Ruth Reichl - My Kitchen Year
(Photo by Evan Sung) (The original image is no longer available, please contact KCRW if you need access to the original image.)

In the year after publishing company Condé Nast decided to shutter Gourmet Magazine, the James Beard Award-winning food writer, critic and then editor-in-chief, Ruth Reichl, suddenly found herself in the wake of uncertainty. She recalls, “Compared to those of many others, my problems were small. I was in good health. I was not about to starve. But I was sixty-one years old, and I wasn’t sure I’d ever get another job. I had no idea what to do with the rest of my life…”

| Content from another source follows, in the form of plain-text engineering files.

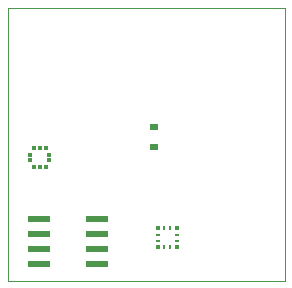
<source format=gtp>
G04 #@! TF.FileFunction,Paste,Top*
%FSLAX46Y46*%
G04 Gerber Fmt 4.6, Leading zero omitted, Abs format (unit mm)*
G04 Created by KiCad (PCBNEW 4.0.7) date 01/17/18 14:56:10*
%MOMM*%
%LPD*%
G01*
G04 APERTURE LIST*
%ADD10C,0.152400*%
%ADD11C,0.100000*%
%ADD12R,0.800000X0.600000*%
%ADD13R,0.300000X0.400000*%
%ADD14R,0.400000X0.300000*%
%ADD15R,1.970000X0.600000*%
%ADD16R,0.400000X0.250000*%
%ADD17R,0.250000X0.400000*%
G04 APERTURE END LIST*
D10*
D11*
X37100000Y-36800000D02*
X37000000Y-36800000D01*
X37100000Y-13700000D02*
X37100000Y-36800000D01*
X36700000Y-13700000D02*
X37100000Y-13700000D01*
X35900000Y-13700000D02*
X36700000Y-13700000D01*
X13600000Y-13700000D02*
X35900000Y-13700000D01*
X13600000Y-36800000D02*
X13600000Y-13700000D01*
X37000000Y-36800000D02*
X13600000Y-36800000D01*
D12*
X25970000Y-25470000D03*
X25970000Y-23770000D03*
D13*
X15840000Y-27180000D03*
X16340000Y-27180000D03*
X16840000Y-27180000D03*
D14*
X17140000Y-26130000D03*
X17140000Y-26630000D03*
D13*
X16840000Y-25580000D03*
X16340000Y-25580000D03*
X15840000Y-25580000D03*
D14*
X15540000Y-26630000D03*
X15540000Y-26130000D03*
D15*
X21195000Y-35405000D03*
X21195000Y-34135000D03*
X21195000Y-32865000D03*
X21195000Y-31595000D03*
X16245000Y-31595000D03*
X16245000Y-32865000D03*
X16245000Y-34135000D03*
X16245000Y-35405000D03*
D14*
X26310000Y-32370000D03*
D16*
X26315000Y-32910000D03*
X26315000Y-33410000D03*
D14*
X26310000Y-33950000D03*
D17*
X26860000Y-33990000D03*
X27360000Y-33990000D03*
D14*
X27910000Y-33950000D03*
D16*
X27905000Y-33410000D03*
X27905000Y-32910000D03*
D14*
X27910000Y-32370000D03*
D17*
X27360000Y-32330000D03*
X26860000Y-32330000D03*
M02*

</source>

And so, Ruth took solace in the one place that has always given her the most comfort, and she disappeared into the kitchen. The very physical and meditative act of cooking, together with the 136 comforting recipes you’ll find in My Kitchen Year are the ones she credits as having saved her life back in 2009.

One of the lifelong recipes she includes in her book is one for Pork and Tomatillo Stew. While in her twenties as an aspiring writer cooking for a Berkeley commune, she first discovered tomatillos and cilantro. By combining these “strange green orbs” with orange juice, dark beer and lots of garlic, she came up with a stew that turned out to be a big hit with their customers and still remains a standard in her repertoire today.

“My kitchen year started in a time of trouble, but it taught me a great deal. When I went back to cooking I rediscovered simple pleasures, and as I began to appreciate the world around me, I learned that the secret to life is finding joy in ordinary things.”